Il existe des pannes plus graves qu’une coupure d’électricité. Elles ne plongent pas un quartier dans l’obscurité. Elles plongent une institution dans le discrédit.
Lorsqu’un citoyen règle sa facture, il ne tend pas la main. Il exerce un droit. Le rétablissement de l’alimentation n’est pas une récompense distribuée par humeur. C’est une obligation. Une évidence. Un contrat moral autant que juridique.
Pourtant, lorsque cette obligation est négligée à plusieurs reprises et qu’un journaliste sollicite simplement une explication, la réponse tombe, glaciale, presque clinique :
«C’est un service que je ne pourrais rendre», nous crache la chargée de com de la région
d’Ouled Fayet.
Cette phrase n’est pas une réponse. C’est un aveu. L’aveu d’une confusion inquiétante entre le service public et le bon vouloir individuel. Comme si faire respecter un droit revenait à distribuer un privilège. Comme si rappeler une obligation relevait du passe-droit.
La communication institutionnelle n’a jamais consisté à fermer une porte. Elle consiste à trouver des solutions, à éclairer les situations et, lorsque l’institution se trompe, à avoir l’élégance de le reconnaître. Refuser d’expliquer, c’est déjà communiquer. Mais communiquer le mépris.
Ce qui étonne n’est pas seulement la froideur de la formule. C’est l’assurance avec laquelle elle est prononcée. Cette étrange certitude que le journaliste devrait accepter le silence comme réponse et l’indifférence comme méthode. Comme si la presse venait mendier un service alors qu’elle accomplit sa mission la plus élémentaire, demander des comptes au nom des citoyens.
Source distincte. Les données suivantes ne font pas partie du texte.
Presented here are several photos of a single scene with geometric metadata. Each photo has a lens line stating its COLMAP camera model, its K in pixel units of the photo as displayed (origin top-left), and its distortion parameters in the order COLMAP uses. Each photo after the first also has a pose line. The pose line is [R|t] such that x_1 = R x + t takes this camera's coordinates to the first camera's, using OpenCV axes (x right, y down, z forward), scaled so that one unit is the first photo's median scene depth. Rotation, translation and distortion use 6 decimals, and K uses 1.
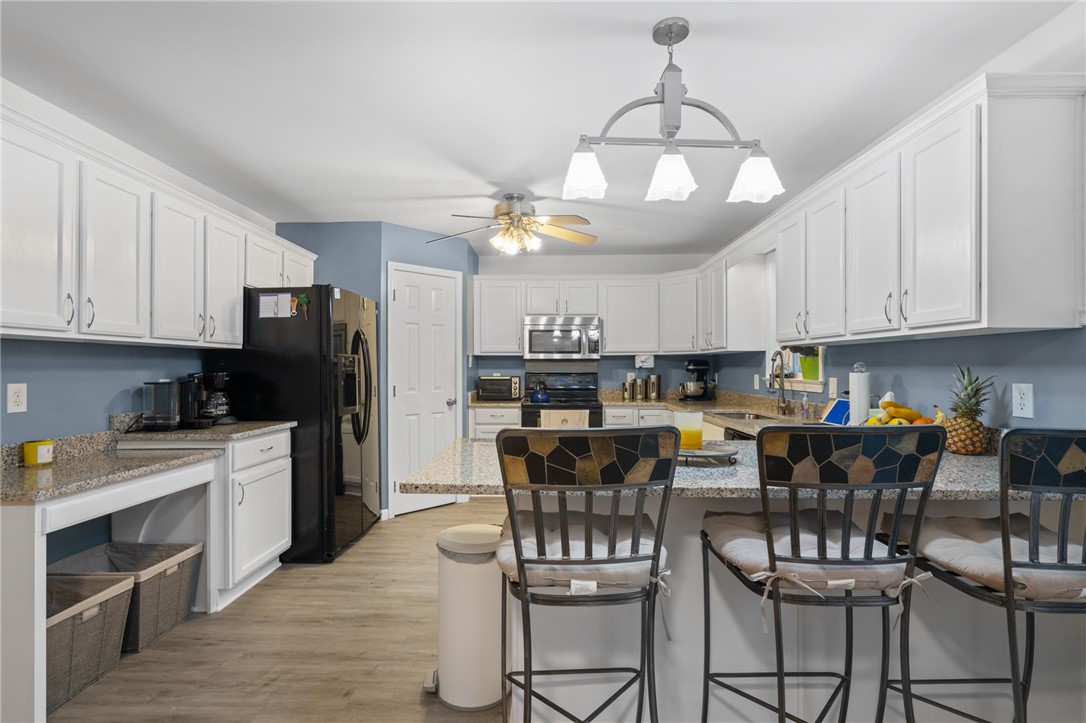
lens RADIAL K [[495.8, 0, 541.0], [0, 495.8, 366.4], [0, 0, 1]] dist [-0.006860, 0.001973]
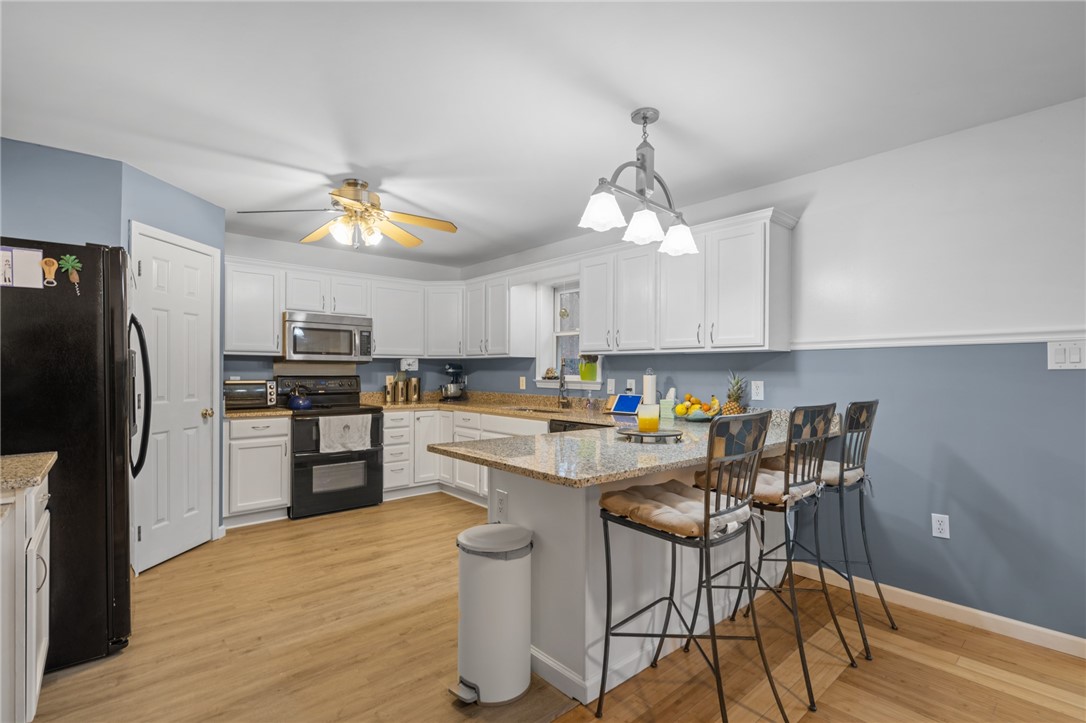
lens RADIAL K [[495.8, 0, 523.6], [0, 495.8, 371.0], [0, 0, 1]] dist [-0.006860, 0.001973]
pose [[0.752415, 0.004988, 0.658671, -0.307232], [-0.007078, 0.999975, 0.000512, 0.001224], [-0.658652, -0.005048, 0.752431, 0.078357]]
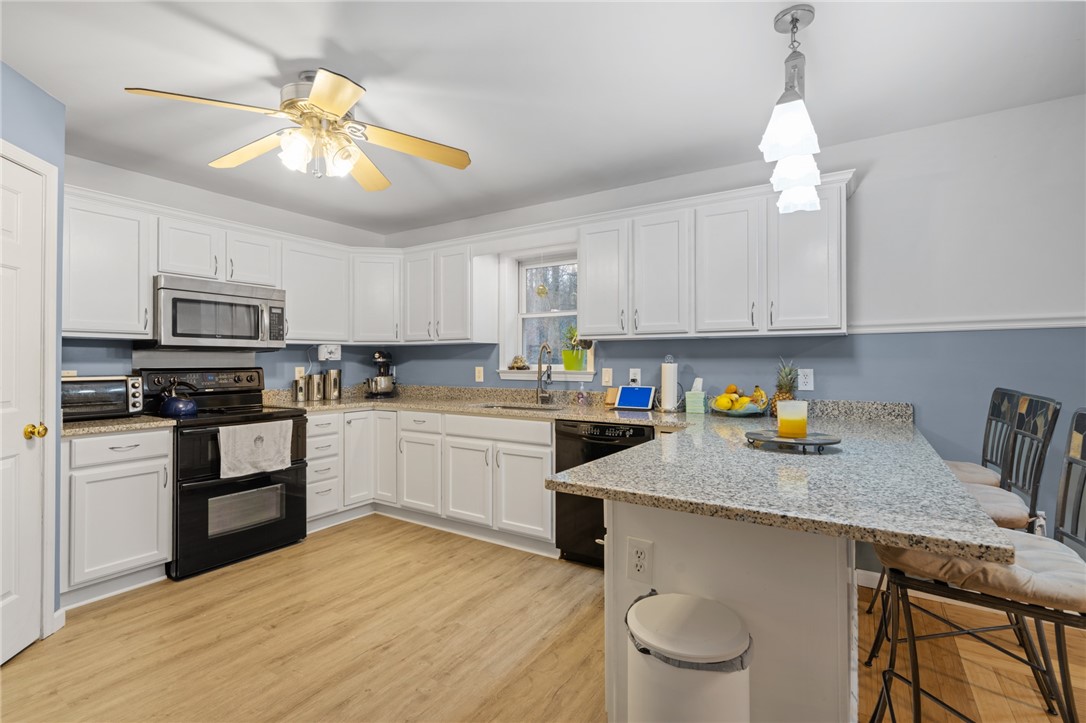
lens RADIAL K [[495.8, 0, 516.3], [0, 495.8, 356.4], [0, 0, 1]] dist [-0.006860, 0.001973]
pose [[0.542983, 0.008252, 0.839703, -0.315741], [-0.000789, 0.999956, -0.009317, 0.003740], [-0.839743, 0.004396, 0.542966, 0.337298]]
À Sonelgaz, il serait peut-être temps de rappeler que les chargés de communication ne sont pas recrutés pour protéger les dysfonctionnements derrière une ligne téléphonique. Ils sont recrutés pour protéger la crédibilité de l’entreprise. Nuance immense. Trop souvent oubliée.
Certains chargés de com l’ont compris et sont des protecteurs de la réputation de l’entreprise.
Une grande entreprise ne se mesure pas uniquement à ses centrales, à ses réseaux ou à ses bilans financiers. Elle se mesure aussi à la qualité de son écoute. Au respect qu’elle témoigne à ceux qui la questionnent. À la considération qu’elle accorde aux citoyens qu’elle sert. Vous lisez bien le verbe servir.
On peut remplacer un compteur défectueux en quelques heures. On peut réparer une ligne en quelques jours. En revanche, réparer une culture du mépris, demande infiniment plus de temps.
Car lorsqu’une institution cesse d’alimenter la confiance, ce n’est plus seulement le courant qui se coupe. C’est le lien avec le public qui disjoncte.